What needs to be done>
Search the records for the string "down" and copy every line where it turns up.

Material to process>
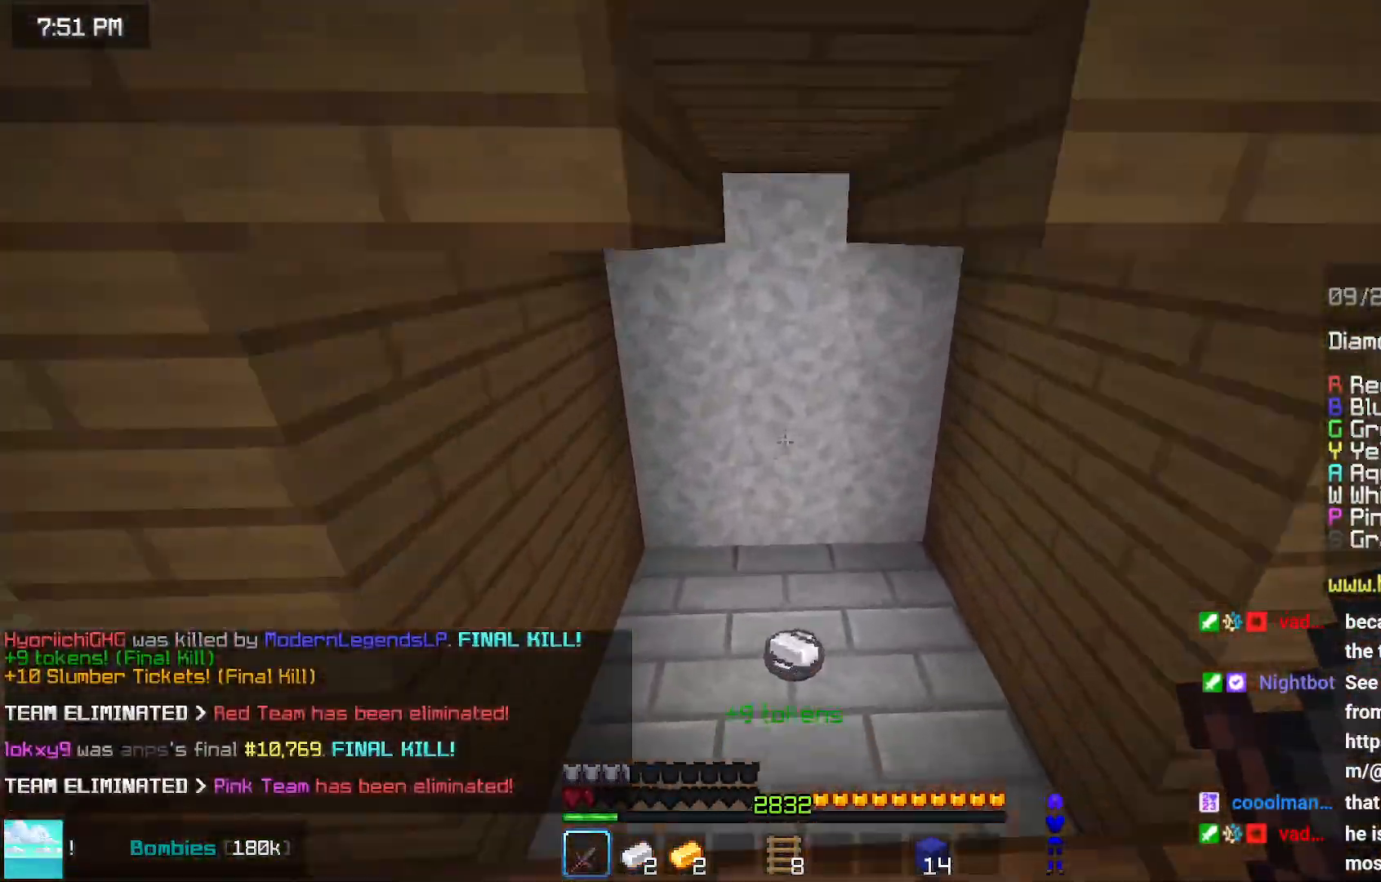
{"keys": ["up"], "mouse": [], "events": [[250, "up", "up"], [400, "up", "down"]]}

* * *

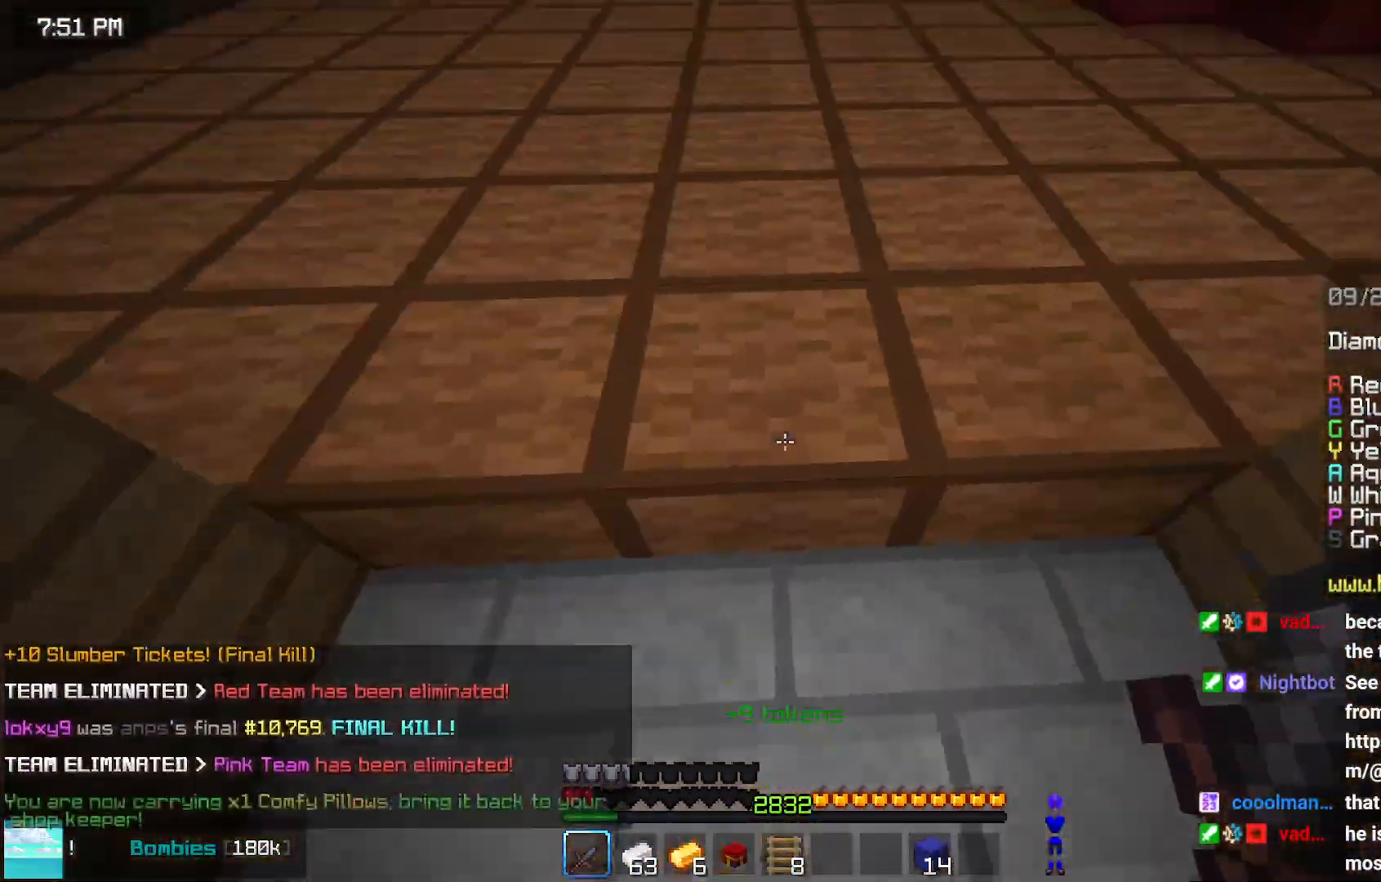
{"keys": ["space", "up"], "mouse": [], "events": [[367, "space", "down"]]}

...

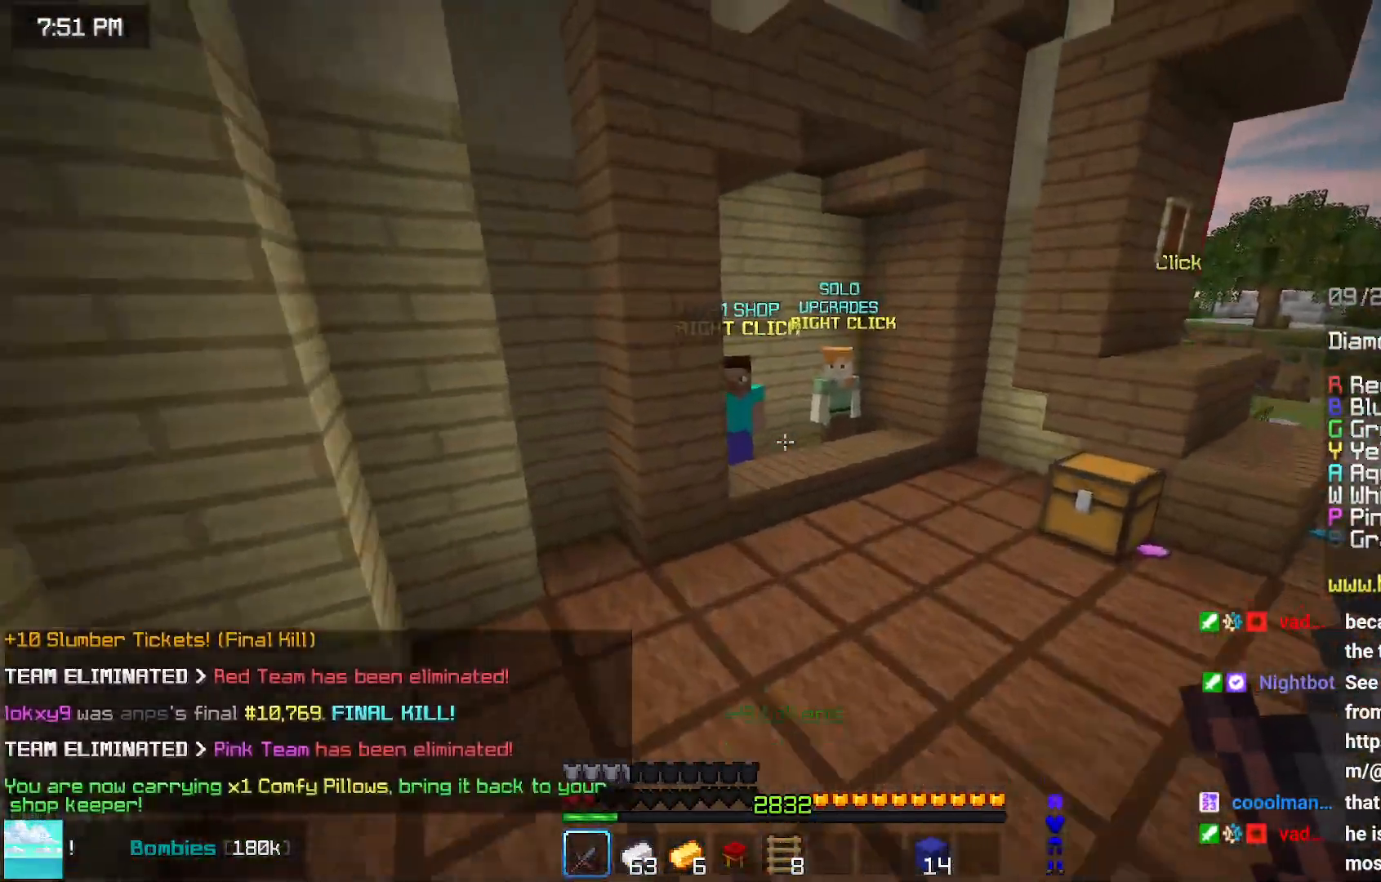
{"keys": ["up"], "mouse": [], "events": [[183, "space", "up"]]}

Task output>
{"keys": ["up"], "mouse": [], "events": [[250, "up", "up"], [400, "up", "down"]]}
{"keys": ["space", "up"], "mouse": [], "events": [[367, "space", "down"]]}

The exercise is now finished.